Task requirements -
A: According to the film reviews, what is the best thing about Wajahh?
B: From the film reviews, reproduce the passage from "The final twist" to "all the same." word for word.

Document passage -
↓
The final twist is admittedly quite unexpected, but in the light of this revelation, a lot that has gone before does not make sense. The many twists and turns in the plot are more annoying than engrossing, and the terrible performances don’t ease the viewer’s burden at all. The best thing about Wajahh is the opening qawwali, which is tacked on and has no connection with the film, but is terrific all the same.

Shukriya

Anupam Sinha’s copy of Meet Joe Black has none of the original’s bitter-sweet, life-affirming qualities. In Shukriya, a London-based millionaire Karan Jindal (Anupam Kher) is on the verge of celebrating his sixtieth birthday with his loving wife (Rati Agnihotri) and two daughters, when he discovers he has very little time to live.

He challenges Death to experience life as a human, and Rohan (Aftab Shivdasani) arrives at his doorstep. As singer Ricky, he had already fallen in love with Jindal’s younger daughter Sanam (Shriya Saran), now as Death he has to bear the pangs. Even in its Indianized form, the film misses all the heartrending moments of a man trying to enjoy his last days, and all the comic potential of Death learning to live and love.
↑
Collected data:
↓
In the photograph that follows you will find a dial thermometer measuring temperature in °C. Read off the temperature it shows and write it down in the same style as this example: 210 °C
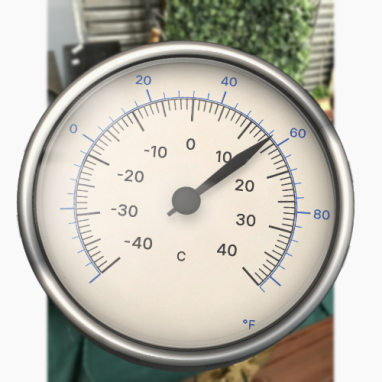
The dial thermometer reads 14 °C
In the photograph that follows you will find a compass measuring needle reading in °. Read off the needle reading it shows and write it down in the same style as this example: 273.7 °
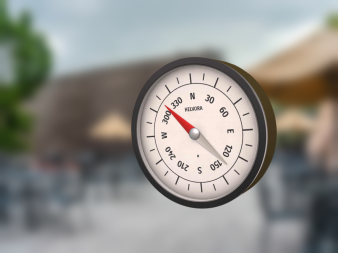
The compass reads 315 °
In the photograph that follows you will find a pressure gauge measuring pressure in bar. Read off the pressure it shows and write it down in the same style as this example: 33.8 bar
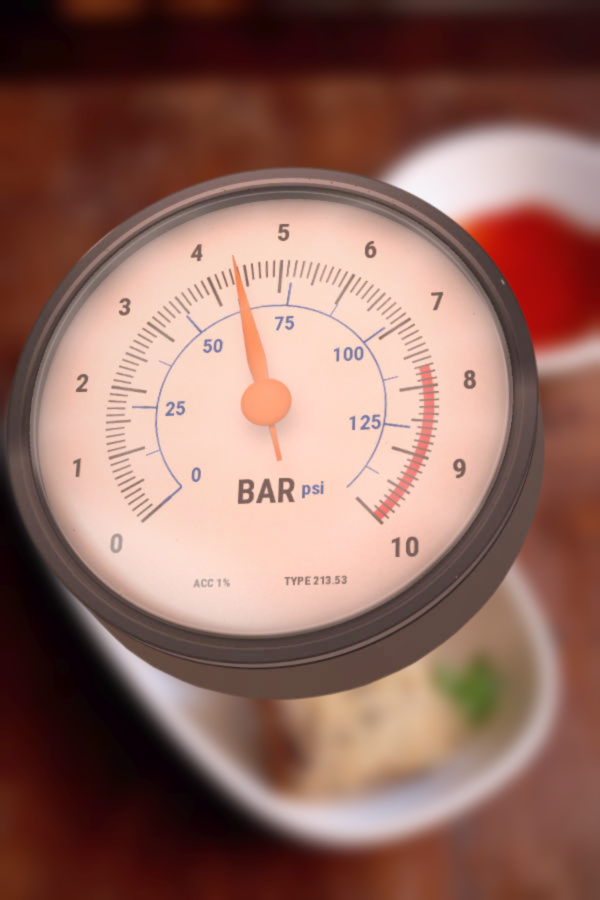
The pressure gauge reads 4.4 bar
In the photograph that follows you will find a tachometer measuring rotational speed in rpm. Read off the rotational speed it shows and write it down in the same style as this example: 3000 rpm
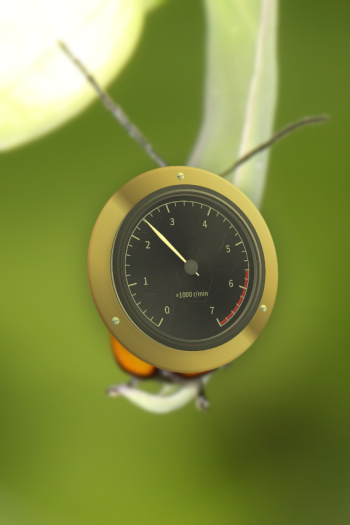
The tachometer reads 2400 rpm
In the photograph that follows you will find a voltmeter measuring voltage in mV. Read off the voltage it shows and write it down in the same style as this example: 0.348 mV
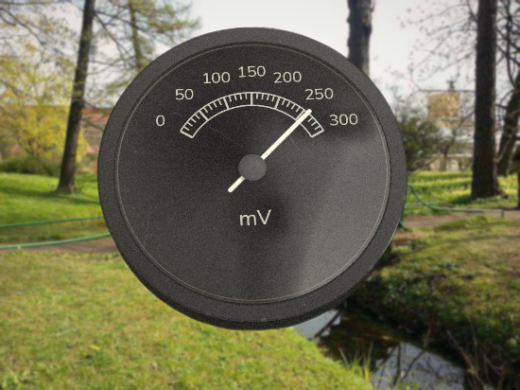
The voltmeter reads 260 mV
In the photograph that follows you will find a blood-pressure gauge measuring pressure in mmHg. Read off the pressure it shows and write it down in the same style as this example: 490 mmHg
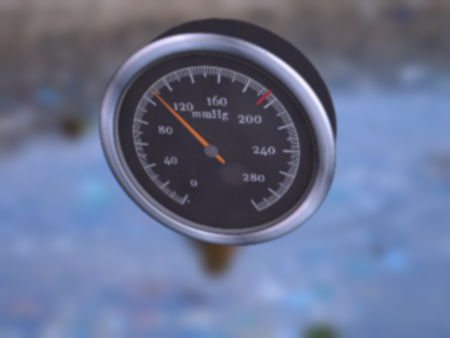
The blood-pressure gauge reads 110 mmHg
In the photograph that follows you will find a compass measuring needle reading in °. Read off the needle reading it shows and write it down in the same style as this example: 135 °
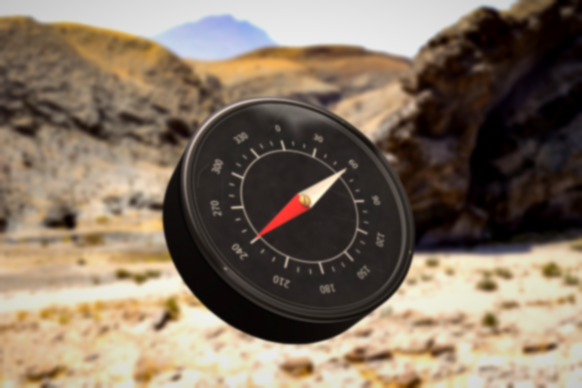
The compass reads 240 °
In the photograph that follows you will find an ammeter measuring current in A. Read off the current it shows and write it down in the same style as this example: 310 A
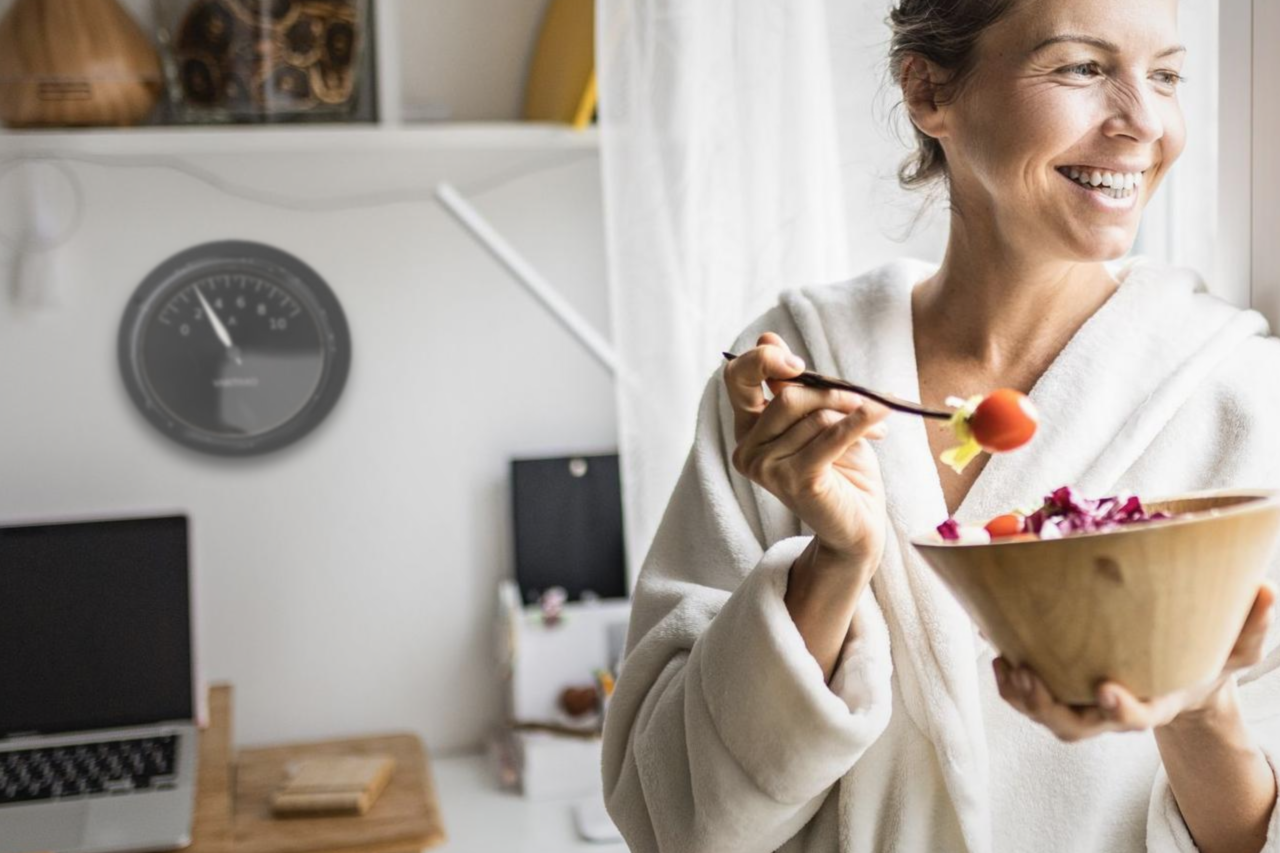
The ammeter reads 3 A
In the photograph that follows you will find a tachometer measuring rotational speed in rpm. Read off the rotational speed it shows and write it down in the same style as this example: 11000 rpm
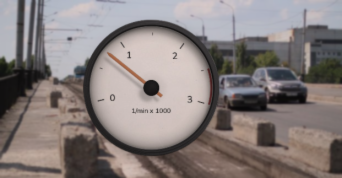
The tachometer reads 750 rpm
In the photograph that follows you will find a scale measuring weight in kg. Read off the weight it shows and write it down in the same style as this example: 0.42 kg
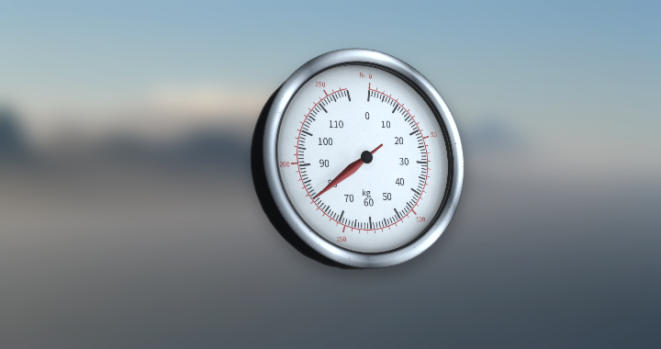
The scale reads 80 kg
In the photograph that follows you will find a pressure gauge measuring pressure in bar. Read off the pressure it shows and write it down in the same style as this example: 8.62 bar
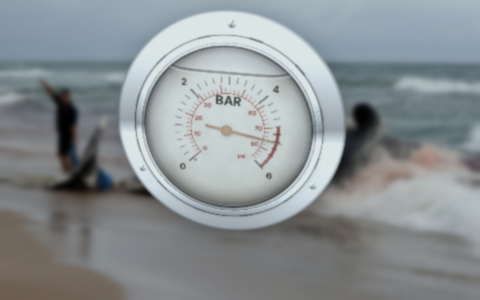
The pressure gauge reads 5.2 bar
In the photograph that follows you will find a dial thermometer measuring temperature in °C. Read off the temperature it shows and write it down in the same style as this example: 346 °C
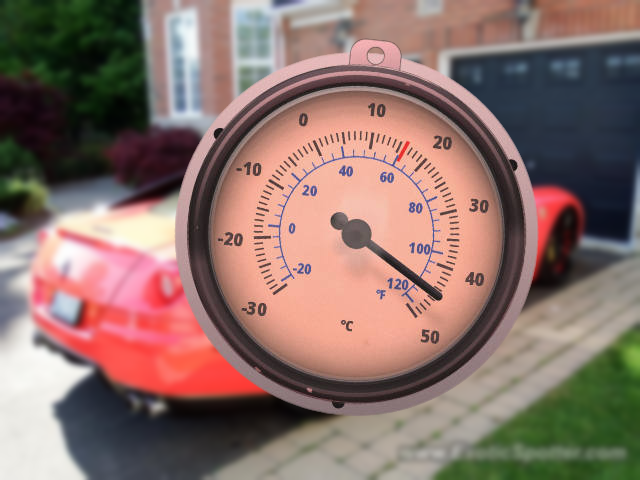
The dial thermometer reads 45 °C
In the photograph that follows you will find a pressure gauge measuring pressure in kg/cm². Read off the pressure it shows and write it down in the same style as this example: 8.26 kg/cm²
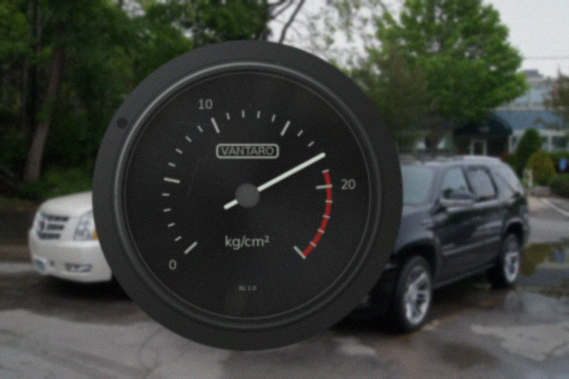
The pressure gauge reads 18 kg/cm²
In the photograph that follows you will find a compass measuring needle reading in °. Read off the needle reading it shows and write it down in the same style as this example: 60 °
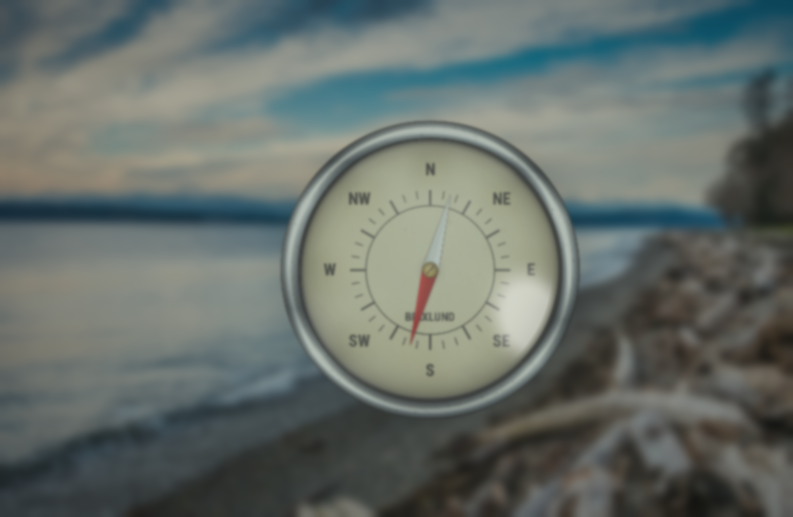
↑
Task-by-task outputs -
A: The opening qawwali.

B:
The final twist is admittedly quite unexpected, but in the light of this revelation, a lot that has gone before does not make sense. The many twists and turns in the plot are more annoying than engrossing, and the terrible performances don’t ease the viewer’s burden at all. The best thing about Wajahh is the opening qawwali, which is tacked on and has no connection with the film, but is terrific all the same.